Younes Kaboul is no David Luiz – but still…
The closeups of Shkodran Mustafi’s concerned, disappointed face. The shots of Aaron Ramsey questioning the arbiter’s decisions instead of concentrating on the game. The little smirks of disbelief at Arsenal’s performance on Andre Marriner’s face, as he kept rightfully rewarding Watford with the free-kicks. The modest, black crowd of Hornet’s supporters not entirely buzzing after taking a two-goal lead because at least half of them could not imagine such thing ever happening at the Emirates. Etienne Capoue not even really forced to make any sort of dribbling trickery – just running straight at the right shoulders of Coquelin and Mustafi to set up the unthinkable result. The big sigh of relief from all Gunners across the world, as the man at fault of two goals had to be substituted off after 20 minutes… This is the nightmarish reality at 75 Drayton Park, N5 right now. Arsenal 1, Watford 2. Things couldn’t get worse.
Except that… they could. Because these thirty minutes between Troy Deeney’s goal and the half-time whistle were an actual footballing agony. I don’t quite remember Arsenal playing this poorly in months. At home, against Watford, they continued pointless long balls as if they were a Tony Pulis’ team, circa 2014 – because at the moment, even Tony Pulis’ West Bromwich can do better. M’Baye Niang, the AC Milan outcast who’s just arrived at Vicarage Road and played his debut Premier League game, had such a comfortable time against Gabriel down the left wing, drawing fouls and playing one-touch passes with ease. The hosts put zero faith in bring the ball forward through the middle, so they played off the flanks and in their own half – all while being closed down to death by hard-working likes of Capoue, Janmaat and Cleverley. It literally looked as if the two teams swapped shirts to mess with their fans!
It was not an accident, though. Just few days ago, Gunners have hammered a very solid Southampton side 5-0, thanks to the spectacular displays from Theo Walcott and Danny Welbeck. Tuesday came along and both weekend heroes were benched, watching the feeble efforts of Oliver Giroud (0 shots, 0 key passes, 1 header won, 4 times dispossessed, only 4 passes completed) and Mesut Özil (only 2 goals and 3 assists in eleven Premier League games since November 2016). To be fair, the German got his act together in the second half and helped his team to improve their play a little. But still: against Watford, the attacking play before the break was centred around passing to Alexis and Alexis only. As usual this season, the Chilean was supposed to do everything alone: make a dribble, cross the ball to himself and score a header. At times, he’s good enough to pull it off. On Tuesday, he wasn’t.
One could only imagine how many lengthy, detailed, tactical instructions Arsène Wenger has given on a half-time call to his assistant Steve Bould.

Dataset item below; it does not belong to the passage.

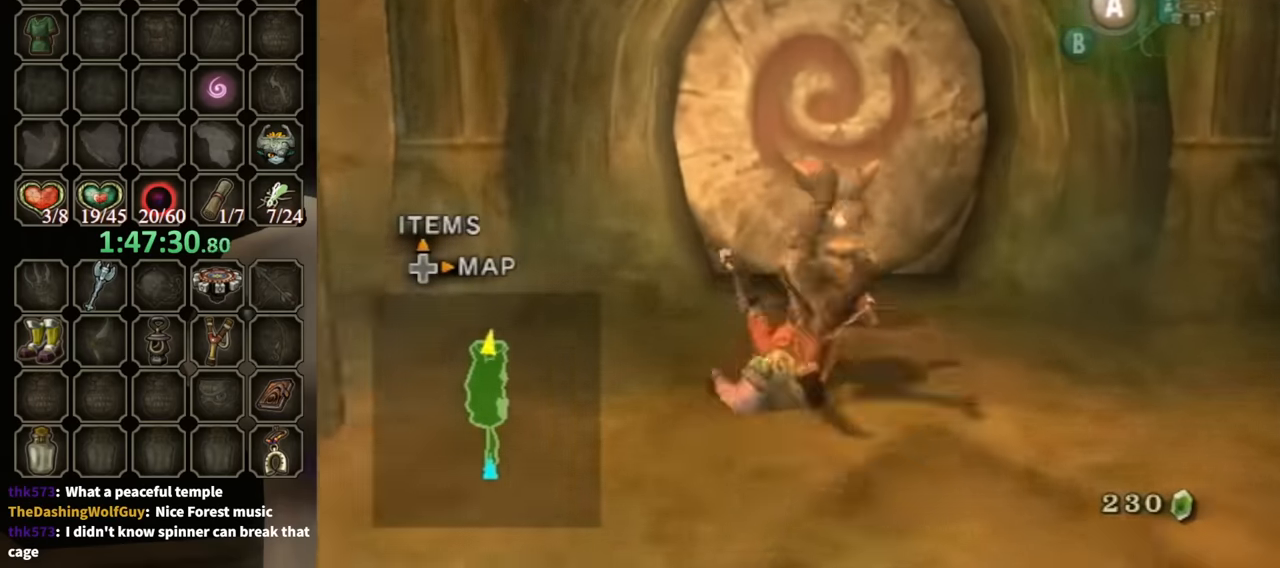
{"buttons": [], "left_stick": "center", "right_stick": "center", "events": [[400, "A", "down"], [400, "left_stick", "center"], [466, "A", "up"]]}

Everything needed to be fixed in the span of just 15 minutes. Theo Walcott entered the fray for Giroud, whose 45-minute nightmare will probably be punished by another, lengthy spell on the bench. The full-backs have both been pushed further forward, but the main positive detail was a growing cooperation between Sánchez and young Alex Iwobi. At least twice, the young Nigerian came painfully close to setting up his famous teammate for a goal; and when the goal happened, it was him, who benefited from Alexis’ dribbling prowess. The two continued to switch their flank positions and ask for the ball, finally causing big trouble to Janmaat and Britos. And even without Bellerín, the hosts finally looked powerful out wide.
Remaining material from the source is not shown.